I just picked up some books that look very promising and may cause me to update my list above:

 

Happy reading!

I’m speaking at SQLSaturday #236 in St. Louis

I’m excited to be speaking at SQLSaturday #236 in St. Louis, MO on August 3, 2013.  I will be presenting a session on Excel Cube Functions.  Excel Cube functions have been around for a while and in my opinion do not get the acclaim they deserve.  I learned to use them in my first job out of college on the financial reporting team and became a reporting rock star (back before shadow IT and self-service BI were cool).  They were also an intro to MDX for me.  This was the beginning of a path that led me to my current job as a Business Intelligence consultant. Excel cube functions are still very relevant today, so I’m spreading the good word.  Here’s my session abstract:

Don’t Miss Out on Excel Cube Functions

Cube functions have existed since Excel 2007, but they’re not as well known nor as well publicized as other methods to obtain data from Analysis Services/PowerPivot sources. Business Analysts may feel confined to tabular (symmetrical) reports with pivot tables. BI Developers may avoid Excel because they want the ability to write calculations in MDX and the extensive formatting capabilities of Reporting Services. And Power View limits you to the sets, calculations, and captions available in the data source and doesn’t provide drillthrough detail. We’ll start with the basics of how to write and use cube functions, then employ them to build a nicely formatted, asymmetrical, parameter-driven report that overcomes the previously noted limitations. In addition to facilitating new methods for data retrieval and report design, learning cube functions can help business analysts understand the MDX language and BI developers appreciate the power of Excel’s formulas and formatting options.

I’m also participating in a joint effort with the amazing Bill Fellows (@billinkc on twitter, blog at http://billfellows.blogspot.com/) about BIDS Helper. We both think BIDS Helper is a must-have for BI developers. We’ll walk you through our favorite features and talk about real development situations where BIDS Helper was useful in each part of the process of developing a BI solution (ETL, OLAP cube, and reports). As with most Bill Fellows sessions, there will probably be candy involved.

Somebody got BIDS Helper in my Data Tools

Do you develop SSIS packages, SSRS reports or SSAS cubes (multidimensional or tabular)? Then this class is for you! We’ll cover the capabilities this free tool empowers you to perform as well as address some of the grating little quirks of BIDS/SSDT.

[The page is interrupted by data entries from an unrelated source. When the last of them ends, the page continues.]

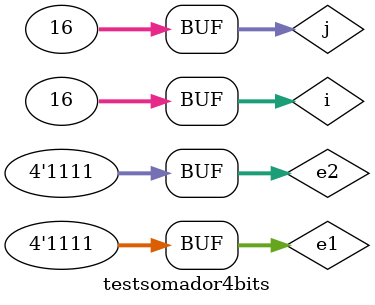
<source format=v>


module metodomeiasoma(saida,carry,e1,e2);
output saida,carry;
input e1,e2;

xor xor1 (saida,e1,e2);
and and1 (carry,e1,e2);

endmodule


module metodosomacompleta (soma,carryout,e1,e2,carryin);
output soma,carryout;
input e1,e2,carryin;
wire carry2;

metodomeiasoma MeiaSoma1 (saida,carry,e1,e2);
metodomeiasoma MeiaSoma2 (soma,carry2,saida,carryin);
or OR1 (carryout,carry2,carry);


endmodule


module metodoSomador4bits(saida,carryout,e1,e2);

output [3:0]saida;
output carryout;
input [3:0]e1,e2;
wire carryout1,carryout2,carryout3;

metodomeiasoma MEIASOMA (saida[0],carryout1,e1[0],e2[0]);
metodosomacompleta SOMACOMPLETA1 (saida[1],carryout2,e1[1],e2[1],carryout1);
metodosomacompleta SOMACOMPLETA2 (saida[2],carryout3,e1[2],e2[2],carryout2);
metodosomacompleta SOMACOMPLETA3 (saida[3],carryout,e1[3],e2[3],carryout3);

endmodule


module testsomador4bits;
reg [3:0]e1,e2;
wire [3:0]saida;
wire carry;
integer i,j;

metodoSomador4bits Somador4bits(saida,carry,e1,e2);

initial begin: start
		e1=0; e2=0;
end


	initial begin:main

		$display("Circuito Soma Completa com 4 bits ");
		#1 $display(" e1 + e2 = carry saida ");
		#1 $monitor(" %4b + %4b = %b %4b", e1,e2,carry,saida);

		for( i=0; i<=15; i = i+1 )
		begin
			e1 = i;
			for ( j=0; j<=15; j = j+1 )
			begin
				#1 e2 = j;
			end
		end

	end

endmodule


</source>
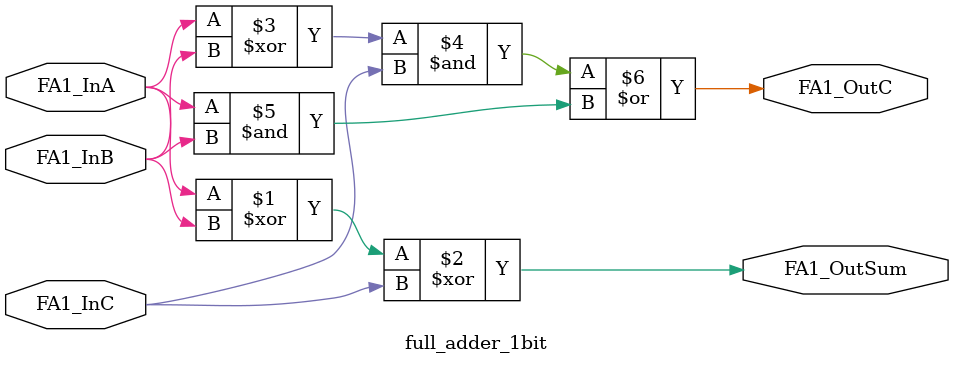
<source format=v>
`timescale 1ns / 1ps


module full_adder_1bit(
    input FA1_InA,
    input FA1_InB,
    input FA1_InC,
    output FA1_OutSum,
    output FA1_OutC
    );
    assign FA1_OutSum = FA1_InA^FA1_InB^FA1_InC;
    assign FA1_OutC = ((FA1_InA^FA1_InB)&FA1_InC)|(FA1_InA&FA1_InB);   
endmodule

</source>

Analysis Services Multidimensional:

  • Roles Report
  • Printer Friendly Dimension Usage

Analysis Services Tabular:

  • Tabular Actions Editor
  • Tabular Display Folders
  • Tabular HideMemberIf

SSRS:

  • Delete Dataset Cache Files

SSIS:

  • Deploy packages from BIDS/SSDT
  • Identify items with configuration/expressions
  • Create packages based on templates
  • Find differences between packages

Learn about this perfect combination from Meagan Longoria and Bill Fellows and you’ll never want to have your BIDS without the helper!

You can also catch Bill at PASS Summit 2013.  He will be presenting Type More, Click Less: Programmatically Build SSIS Packages. After SQLSaturday #236, it will be time to get ready for SQLSaturday #191 here in Kansas City on September 14.  I enjoyed organizing the Kansas City SQLSaturday last year so I’m helping once again this year.  If you are in the Kansas City area (or can travel here), I hope you will join in on the learning, networking, and fun. The call for speakers is open until July 16th if you would like to present.